Aim of the task: Each entry is to be given again precisely, and no picture may be carried over.

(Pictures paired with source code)
****************
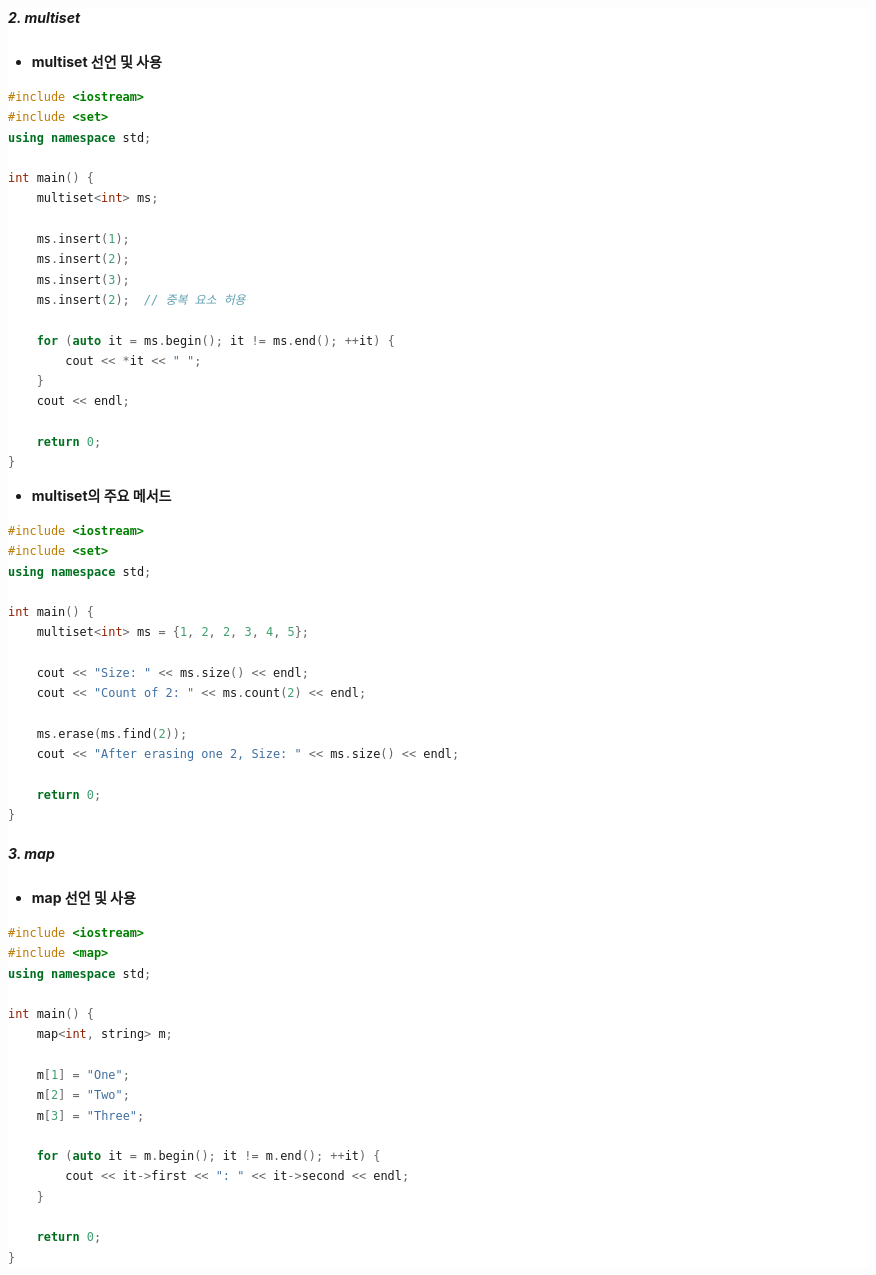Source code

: ##### 2. multiset
- **multiset 선언 및 사용**

```cpp
#include <iostream>
#include <set>
using namespace std;

int main() {
    multiset<int> ms;

    ms.insert(1);
    ms.insert(2);
    ms.insert(3);
    ms.insert(2);  // 중복 요소 허용

    for (auto it = ms.begin(); it != ms.end(); ++it) {
        cout << *it << " ";
    }
    cout << endl;

    return 0;
}
```

- **multiset의 주요 메서드**

```cpp
#include <iostream>
#include <set>
using namespace std;

int main() {
    multiset<int> ms = {1, 2, 2, 3, 4, 5};

    cout << "Size: " << ms.size() << endl;
    cout << "Count of 2: " << ms.count(2) << endl;

    ms.erase(ms.find(2));
    cout << "After erasing one 2, Size: " << ms.size() << endl;

    return 0;
}
```

##### 3. map
- **map 선언 및 사용**

```cpp
#include <iostream>
#include <map>
using namespace std;

int main() {
    map<int, string> m;

    m[1] = "One";
    m[2] = "Two";
    m[3] = "Three";

    for (auto it = m.begin(); it != m.end(); ++it) {
        cout << it->first << ": " << it->second << endl;
    }

    return 0;
}
```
****************
Task answer:
Source code

: ##### 2. multiset
- **multiset 선언 및 사용**

```cpp
#include <iostream>
#include <set>
using namespace std;

int main() {
    multiset<int> ms;

    ms.insert(1);
    ms.insert(2);
    ms.insert(3);
    ms.insert(2);  // 중복 요소 허용

    for (auto it = ms.begin(); it != ms.end(); ++it) {
        cout << *it << " ";
    }
    cout << endl;

    return 0;
}
```

- **multiset의 주요 메서드**

```cpp
#include <iostream>
#include <set>
using namespace std;

int main() {
    multiset<int> ms = {1, 2, 2, 3, 4, 5};

    cout << "Size: " << ms.size() << endl;
    cout << "Count of 2: " << ms.count(2) << endl;

    ms.erase(ms.find(2));
    cout << "After erasing one 2, Size: " << ms.size() << endl;

    return 0;
}
```

##### 3. map
- **map 선언 및 사용**

```cpp
#include <iostream>
#include <map>
using namespace std;

int main() {
    map<int, string> m;

    m[1] = "One";
    m[2] = "Two";
    m[3] = "Three";

    for (auto it = m.begin(); it != m.end(); ++it) {
        cout << it->first << ": " << it->second << endl;
    }

    return 0;
}
```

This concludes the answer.